Earlier this year, I was diagnosed with Post Traumatic Stress Disorder (PTSD). Remember when Britney Spears claimed she’d beaten the record for the 100 meters? Yep that’s roughly where I was in terms of denial upon first hearing this out loud- it was a colossal shock to the system. Without ever intentionally making assumptions, PTSD was something I’d always associated with male, typically middle-aged ex-veterans. In all likelihood, this was primarily due to what I’d seen when growing up in Hollywood war films, books, and Grey’s Anatomy. So, as a 21-year-old female, I struggled massively with the cognitive dissonance that came as a Batman and Robin-esque sidekick to this diagnosis, and it took quite some time to come to terms with.

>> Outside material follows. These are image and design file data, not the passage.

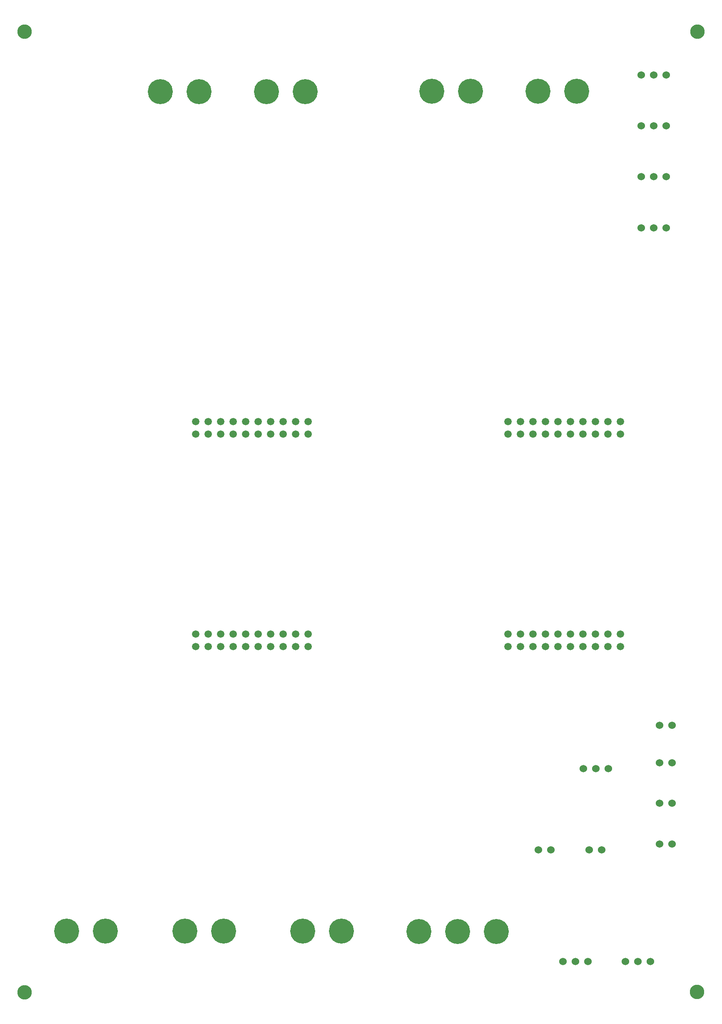
<source format=gbr>
%TF.GenerationSoftware,KiCad,Pcbnew,(5.1.12-1-g0a0a2da680)-1*%
%TF.CreationDate,2022-02-12T23:56:57-06:00*%
%TF.ProjectId,ArmBoard_Hardware,41726d42-6f61-4726-945f-486172647761,2*%
%TF.SameCoordinates,Original*%
%TF.FileFunction,Soldermask,Bot*%
%TF.FilePolarity,Negative*%
%FSLAX46Y46*%
G04 Gerber Fmt 4.6, Leading zero omitted, Abs format (unit mm)*
G04 Created by KiCad (PCBNEW (5.1.12-1-g0a0a2da680)-1) date 2022-02-12 23:56:57*
%MOMM*%
%LPD*%
G01*
G04 APERTURE LIST*
%ADD10C,2.946400*%
%ADD11C,1.520000*%
%ADD12C,5.080000*%
%ADD13C,1.524000*%
G04 APERTURE END LIST*
D10*
%TO.C,V4*%
X244729000Y-233273600D03*
%TD*%
%TO.C,V3*%
X108000800Y-38150800D03*
%TD*%
%TO.C,V2*%
X108056680Y-233382820D03*
%TD*%
%TO.C,V1*%
X244863620Y-38168580D03*
%TD*%
D11*
%TO.C,U1*%
X206286100Y-163093000D03*
X208826100Y-163093000D03*
X211366100Y-163093000D03*
X213906100Y-163093000D03*
X216446100Y-163093000D03*
X218986100Y-163093000D03*
X221526100Y-163093000D03*
X224066100Y-163093000D03*
X226606100Y-163093000D03*
X229146100Y-163093000D03*
X206286100Y-160553000D03*
X208826100Y-160553000D03*
X211366100Y-160553000D03*
X213906100Y-160553000D03*
X216446100Y-160553000D03*
X218986100Y-160553000D03*
X221526100Y-160553000D03*
X224066100Y-160553000D03*
X226606100Y-160553000D03*
X229146100Y-160553000D03*
X206286100Y-117373000D03*
X208826100Y-117373000D03*
X211366100Y-117373000D03*
X213906100Y-117373000D03*
X216446100Y-117373000D03*
X218986100Y-117373000D03*
X221526100Y-117373000D03*
X224066100Y-117373000D03*
X226606100Y-117373000D03*
X229146100Y-117373000D03*
X206286100Y-119913000D03*
X208826100Y-119913000D03*
X211366100Y-119913000D03*
X213906100Y-119913000D03*
X216446100Y-119913000D03*
X218986100Y-119913000D03*
X221526100Y-119913000D03*
X224066100Y-119913000D03*
X226606100Y-119913000D03*
X229146100Y-119913000D03*
X160566100Y-163093000D03*
X163106100Y-163093000D03*
X165646100Y-163093000D03*
X142786100Y-160553000D03*
X145326100Y-160553000D03*
X147866100Y-160553000D03*
X150406100Y-160553000D03*
X152946100Y-160553000D03*
X155486100Y-160553000D03*
X158026100Y-160553000D03*
X160566100Y-160553000D03*
X163106100Y-160553000D03*
X165646100Y-160553000D03*
X142786100Y-117373000D03*
X147866100Y-117373000D03*
X152946100Y-117373000D03*
X155486100Y-117373000D03*
X158026100Y-117373000D03*
X160566100Y-117373000D03*
X163106100Y-117373000D03*
X142786100Y-119913000D03*
X147866100Y-119913000D03*
X158026100Y-119913000D03*
X160566100Y-119913000D03*
X163106100Y-119913000D03*
X165646100Y-119913000D03*
X152946100Y-119913000D03*
X150406100Y-119913000D03*
X145326100Y-117373000D03*
X158026100Y-163093000D03*
X155486100Y-163093000D03*
X145326100Y-119913000D03*
X150406100Y-117373000D03*
X147866100Y-163093000D03*
X150406100Y-163093000D03*
X155486100Y-119913000D03*
X152946100Y-163093000D03*
X145326100Y-163093000D03*
X142786100Y-163093000D03*
X165646100Y-117373000D03*
%TD*%
D12*
%TO.C,PowerConn1*%
X203962100Y-221018000D03*
X196088100Y-221018000D03*
X188214100Y-221018000D03*
%TD*%
%TO.C,Conn7*%
X220307100Y-50228500D03*
X212433100Y-50228500D03*
%TD*%
%TO.C,Conn6*%
X198704100Y-50228500D03*
X190830100Y-50228500D03*
%TD*%
%TO.C,Conn5*%
X165074100Y-50355500D03*
X157200100Y-50355500D03*
%TD*%
%TO.C,Conn4*%
X143471900Y-50355500D03*
X135597900Y-50355500D03*
%TD*%
%TO.C,Conn3*%
X124472700Y-220890600D03*
X116598700Y-220890600D03*
%TD*%
%TO.C,Conn2*%
X148475700Y-220890600D03*
X140601700Y-220890600D03*
%TD*%
%TO.C,Conn1*%
X172479100Y-220890600D03*
X164605100Y-220890600D03*
%TD*%
D13*
%TO.C,Conn20*%
X237185200Y-179095400D03*
X239725200Y-179095400D03*
%TD*%
%TO.C,Conn19*%
X222796000Y-204381300D03*
X225336000Y-204381300D03*
%TD*%
%TO.C,Conn18*%
X233413100Y-46926500D03*
X235953100Y-46926500D03*
X238493100Y-46926500D03*
%TD*%
%TO.C,Conn17*%
X233413100Y-57281200D03*
X235953100Y-57281200D03*
X238493100Y-57281200D03*
%TD*%
%TO.C,Conn16*%
X237185200Y-186715400D03*
X239725200Y-186715400D03*
%TD*%
%TO.C,Conn14*%
X233413100Y-67636000D03*
X235953100Y-67636000D03*
X238493100Y-67636000D03*
%TD*%
%TO.C,Conn13*%
X233413100Y-77991000D03*
X235953100Y-77991000D03*
X238493100Y-77991000D03*
%TD*%
%TO.C,Conn12*%
X237185200Y-194970400D03*
X239725200Y-194970400D03*
%TD*%
%TO.C,Conn11*%
X237185200Y-203225400D03*
X239725200Y-203225400D03*
%TD*%
%TO.C,Conn10*%
X230175100Y-227140000D03*
X232715100Y-227140000D03*
X235255100Y-227140000D03*
%TD*%
%TO.C,Conn9*%
X217475100Y-227140000D03*
X220015100Y-227140000D03*
X222555100Y-227140000D03*
%TD*%
%TO.C,OKI 3.3*%
X221640900Y-187935100D03*
X224180900Y-187935100D03*
X226720900Y-187935100D03*
%TD*%
%TO.C,Conn15*%
X215074500Y-204431900D03*
X212534500Y-204431900D03*
%TD*%
M02*

</source>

It was only when I began doing more research that I found myself identifying with more and more of the traits that a person with PTSD usually upholds. I’d always attributed the all too familiar ‘fuzzy’ feeling that I now know is disassociation, to a lack of sleep, the wrong glasses prescription, or just simply a boredom with life that never quite made sense. I now know and understand that in actuality, this was and is the brain’s frustratingly genius method of dealing with trauma. For the years leading up to this discovery, however, there was a lot of time spent and (arguably) wasted being furious at myself for not engaging with the wonderful life, friends and family that surrounded me. Having been diagnosed with both anxiety and depression at an earlier age, I’d been put on various medications that were supposed to ‘fix’ what was going on, but instead, continued to let me down the way that ABBA keep doing every single day that they don’t bless us with their reunion tracks. I was frustrated.

Luckily for me, I was diagnosed, and got help. What kind of help, I hear you so desperately ask? Eye Movement Desensitisation Reprogramming (EMDR). I won’t go into detail on the ins and outs of this psychotherapy technique, but if you’re interested, definitely give it a Google. It truly, truly, has served me wonders. A combination of my wonderful therapist, fairly rigorous sessions and an acceptance within myself have led me to a space where I now feel more in control of my life than I ever have before.

I now feel frustration only at this misconception around PTSD itself. The Department of Veterans Affairs National Centre for PTSD states that women are more than twice as likely to suffer with PTSD as men. Additionally, according to PTSD UK around 94% of survivors of rape or sexual assault are estimated to develop symptoms, with 50% of those becoming long term. So why is it that the male orientated stigma attached to PTSD, originating with the ‘shell shock’ experienced by soldiers in the world wars and Vietnam War, still lingers? This disorder comes in all shapes and sizes, and perhaps with more information being given to (particularly young) women, we can get more people get the help that they might need. I’m certainly going to give it a good go.